Directive: Recast every line in the rows below as a JSON list of strings, one string per line, omitting blank lines. Leave the pictures out of the answer.

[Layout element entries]
════════════════

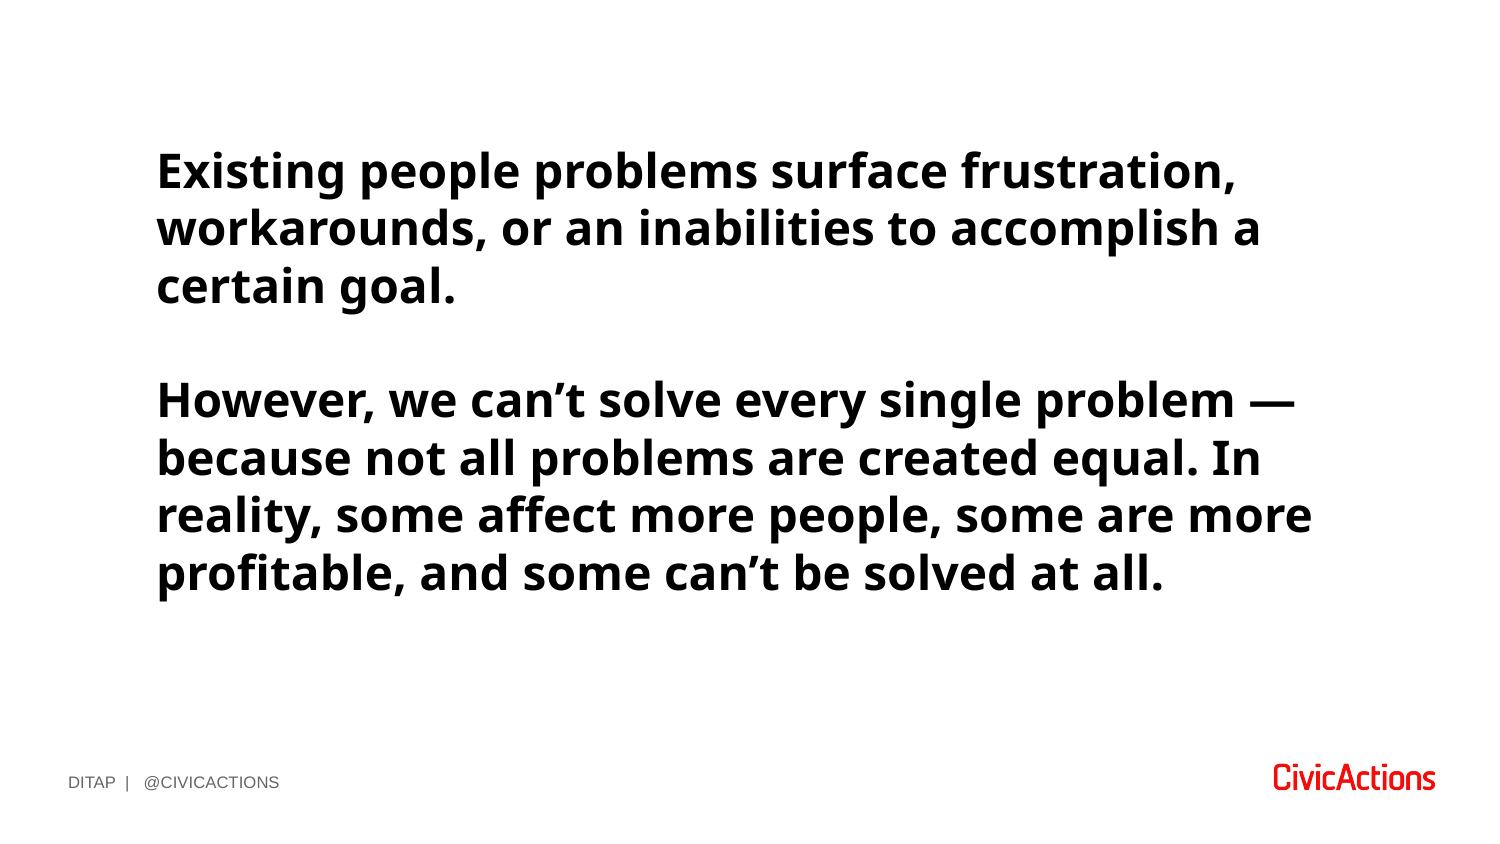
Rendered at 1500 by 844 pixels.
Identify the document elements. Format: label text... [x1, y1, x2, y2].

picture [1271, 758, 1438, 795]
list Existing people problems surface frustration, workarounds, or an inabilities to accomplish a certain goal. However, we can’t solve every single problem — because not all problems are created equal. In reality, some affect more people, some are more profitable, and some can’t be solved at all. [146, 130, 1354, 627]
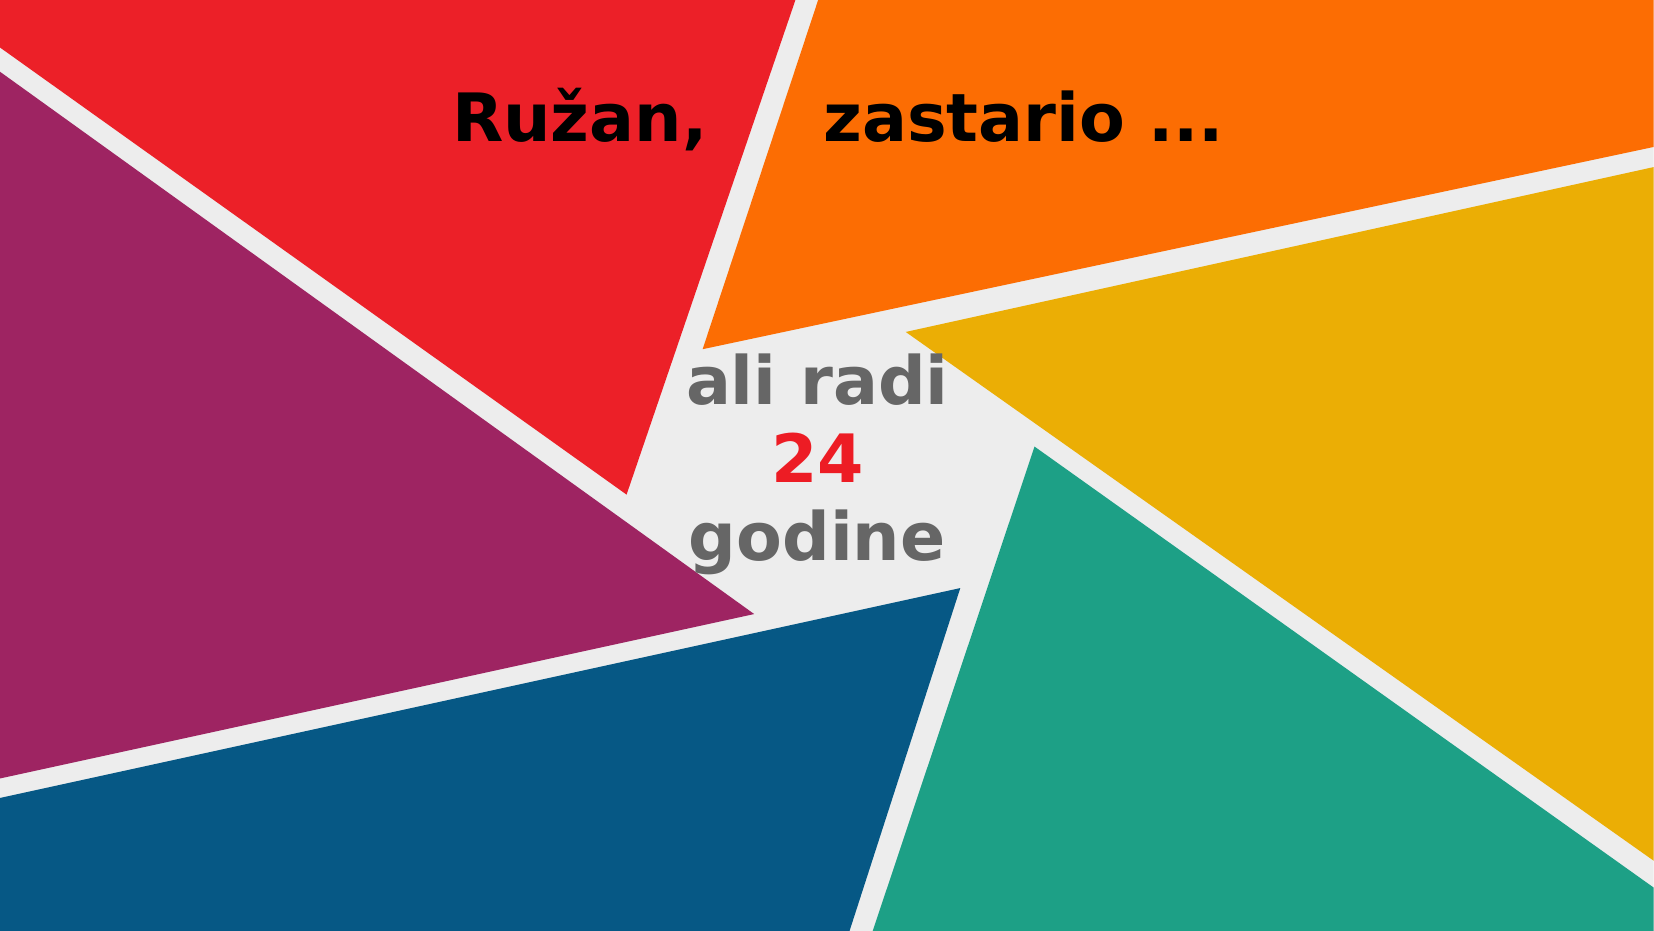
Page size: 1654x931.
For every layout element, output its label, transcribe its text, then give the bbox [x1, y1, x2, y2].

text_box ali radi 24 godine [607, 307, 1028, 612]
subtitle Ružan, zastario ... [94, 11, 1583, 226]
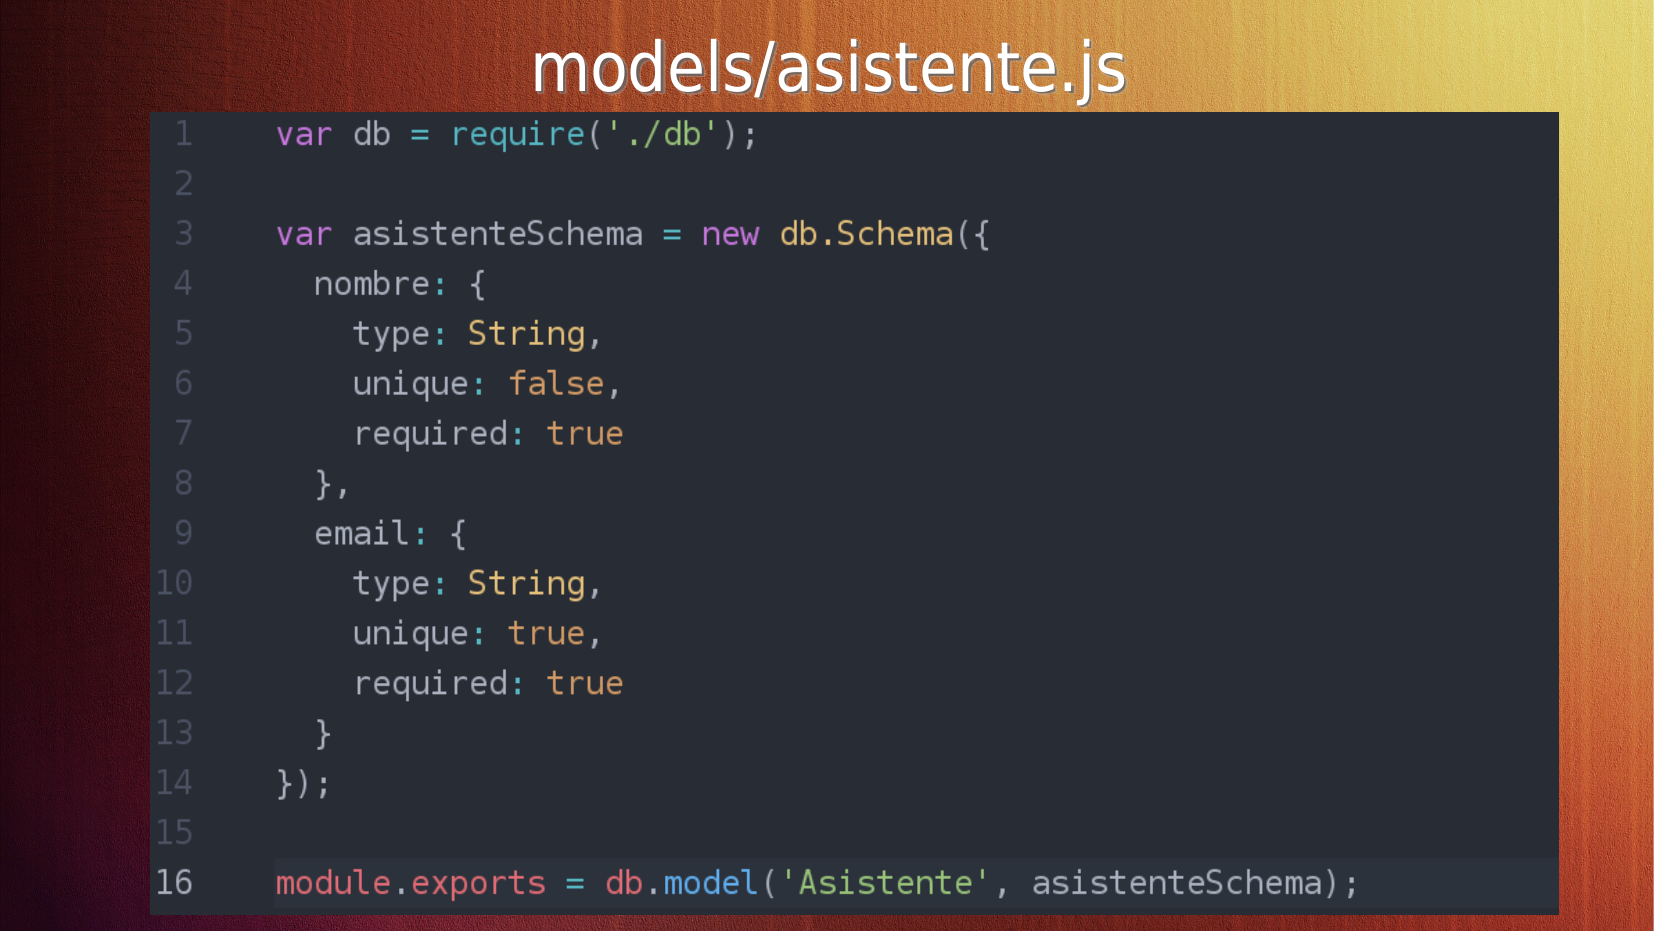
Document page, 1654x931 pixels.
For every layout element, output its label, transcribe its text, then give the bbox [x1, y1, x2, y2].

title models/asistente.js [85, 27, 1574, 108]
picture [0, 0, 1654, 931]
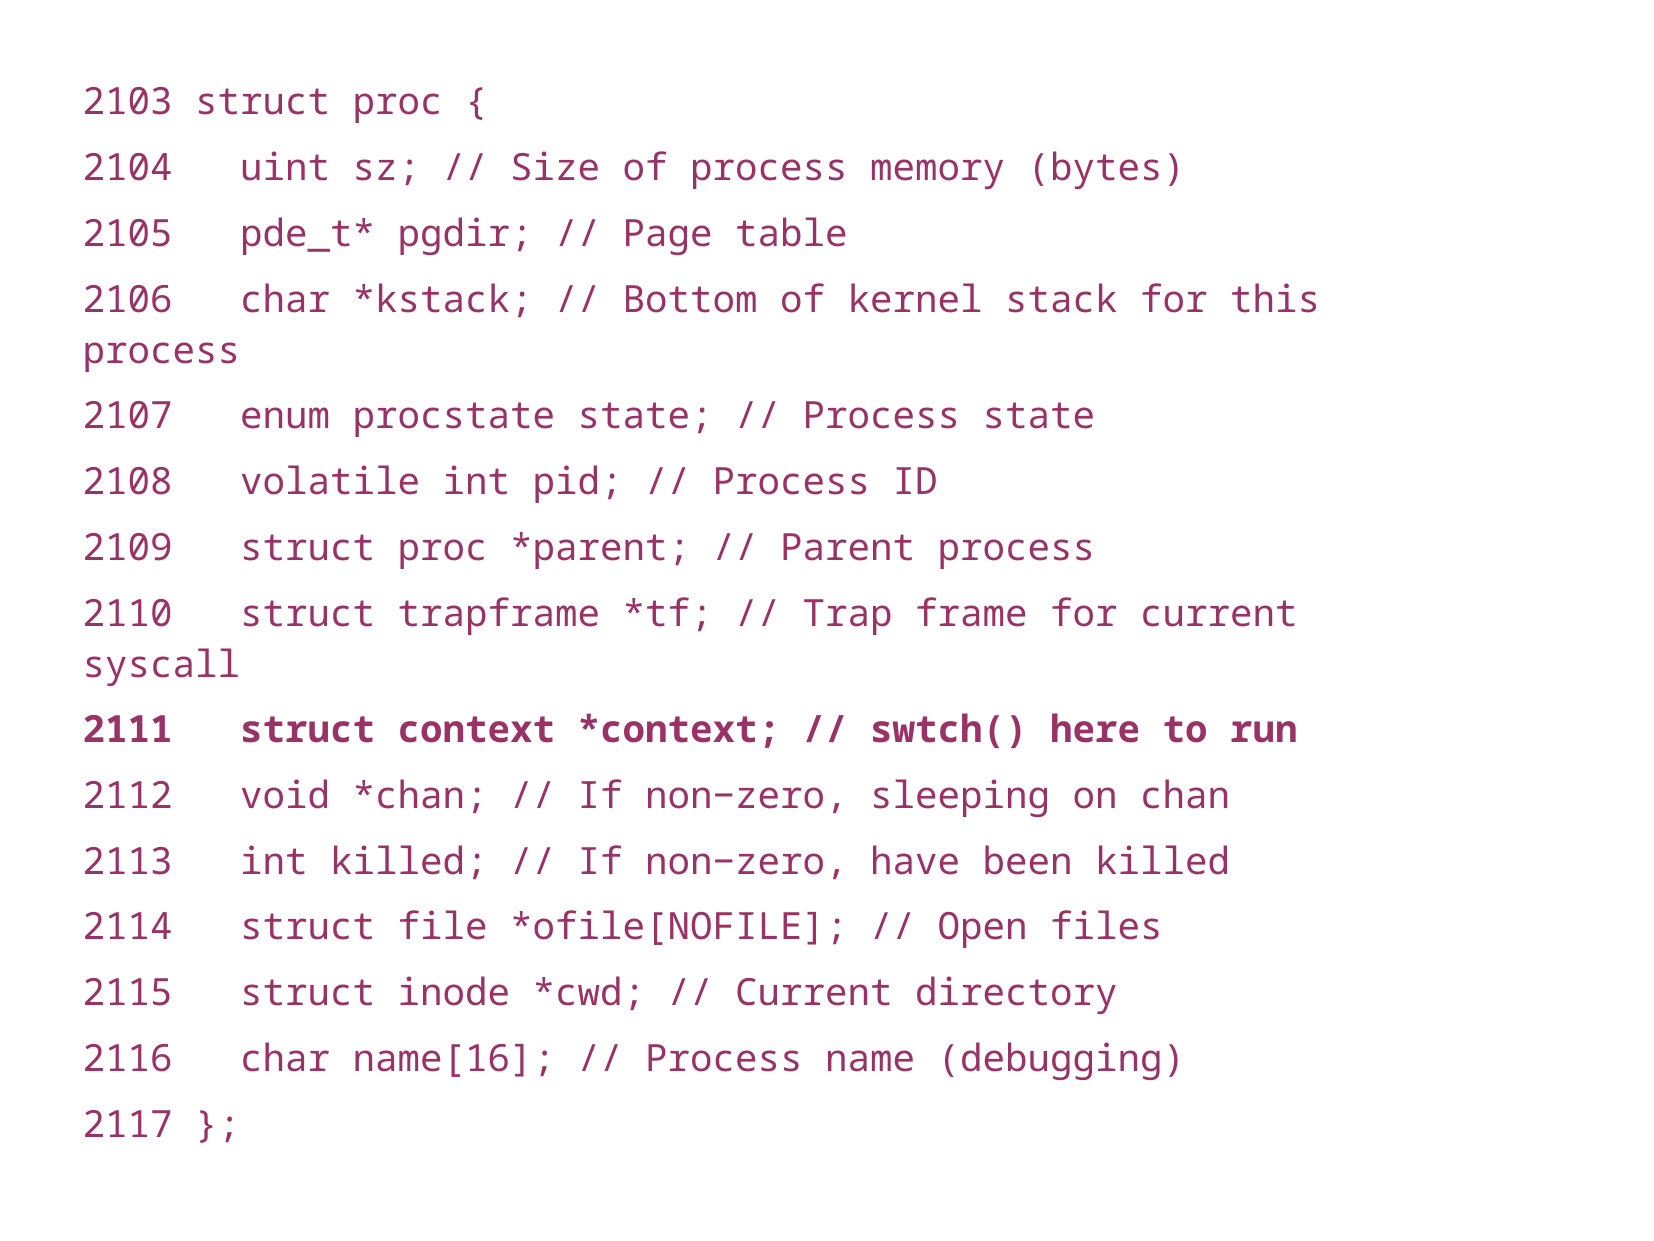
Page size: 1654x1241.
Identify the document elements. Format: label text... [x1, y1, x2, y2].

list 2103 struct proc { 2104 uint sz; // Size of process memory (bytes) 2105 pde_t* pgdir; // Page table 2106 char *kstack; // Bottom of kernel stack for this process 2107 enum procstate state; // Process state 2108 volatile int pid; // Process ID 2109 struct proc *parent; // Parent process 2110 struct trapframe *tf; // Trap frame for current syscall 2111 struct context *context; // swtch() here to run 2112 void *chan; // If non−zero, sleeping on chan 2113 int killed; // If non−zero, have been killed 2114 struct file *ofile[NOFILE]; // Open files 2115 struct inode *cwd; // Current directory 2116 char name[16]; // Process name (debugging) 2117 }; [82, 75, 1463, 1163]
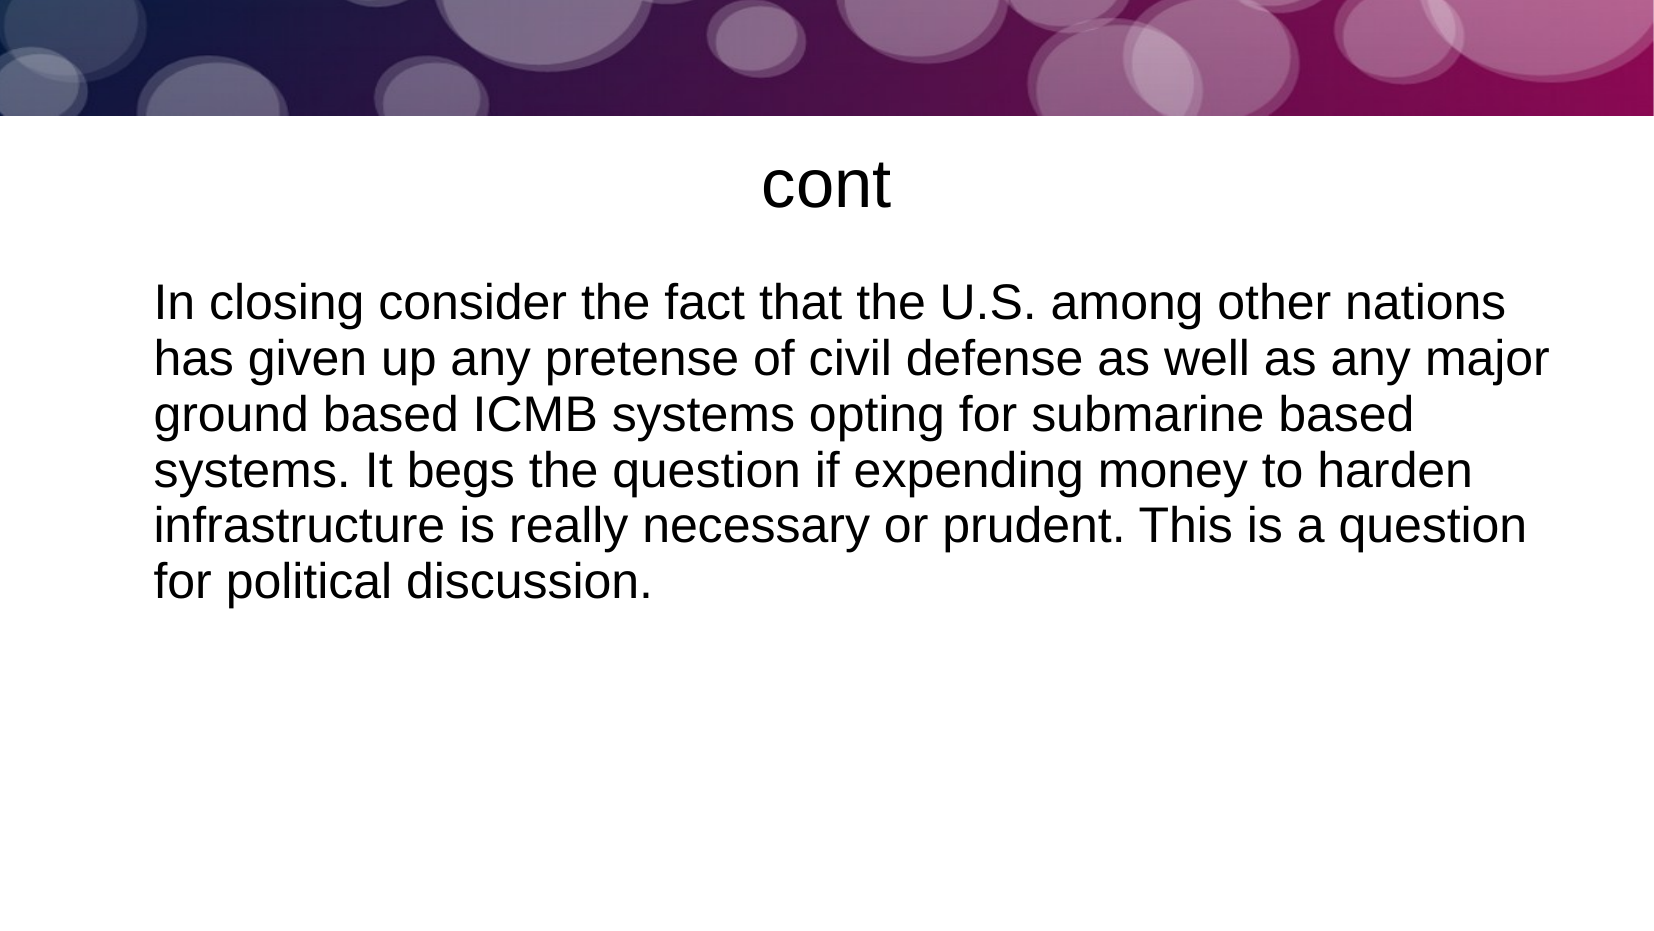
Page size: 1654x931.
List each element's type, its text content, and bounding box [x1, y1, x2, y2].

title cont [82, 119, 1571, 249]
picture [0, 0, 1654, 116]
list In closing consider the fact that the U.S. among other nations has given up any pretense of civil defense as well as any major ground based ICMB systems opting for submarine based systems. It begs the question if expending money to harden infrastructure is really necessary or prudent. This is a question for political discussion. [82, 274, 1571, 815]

════════════════

Output for this exercise:
[
  "Rendered at 1500 by 844 pixels.",
  "Identify the document elements. Format: label text... [x1, y1, x2, y2].",
  "picture [1271, 758, 1438, 795]",
  "list Existing people problems surface frustration, workarounds, or an inabilities to accomplish a certain goal. However, we can’t solve every single problem — because not all problems are created equal. In reality, some affect more people, some are more profitable, and some can’t be solved at all. [146, 130, 1354, 627]",
  "Page size: 1654x931.",
  "For every layout element, output its label, transcribe its text, then give the bbox [x1, y1, x2, y2].",
  "text_box ali radi 24 godine [607, 307, 1028, 612]",
  "subtitle Ružan, zastario ... [94, 11, 1583, 226]",
  "Document page, 1654x931 pixels.",
  "For every layout element, output its label, transcribe its text, then give the bbox [x1, y1, x2, y2].",
  "title models/asistente.js [85, 27, 1574, 108]",
  "picture [0, 0, 1654, 931]",
  "Page size: 1654x1241.",
  "Identify the document elements. Format: label text... [x1, y1, x2, y2].",
  "list 2103 struct proc { 2104 uint sz; // Size of process memory (bytes) 2105 pde_t* pgdir; // Page table 2106 char *kstack; // Bottom of kernel stack for this process 2107 enum procstate state; // Process state 2108 volatile int pid; // Process ID 2109 struct proc *parent; // Parent process 2110 struct trapframe *tf; // Trap frame for current syscall 2111 struct context *context; // swtch() here to run 2112 void *chan; // If non−zero, sleeping on chan 2113 int killed; // If non−zero, have been killed 2114 struct file *ofile[NOFILE]; // Open files 2115 struct inode *cwd; // Current directory 2116 char name[16]; // Process name (debugging) 2117 }; [82, 75, 1463, 1163]",
  "Page size: 1654x931.",
  "List each element's type, its text content, and bounding box [x1, y1, x2, y2].",
  "title cont [82, 119, 1571, 249]",
  "picture [0, 0, 1654, 116]",
  "list In closing consider the fact that the U.S. among other nations has given up any pretense of civil defense as well as any major ground based ICMB systems opting for submarine based systems. It begs the question if expending money to harden infrastructure is really necessary or prudent. This is a question for political discussion. [82, 274, 1571, 815]"
]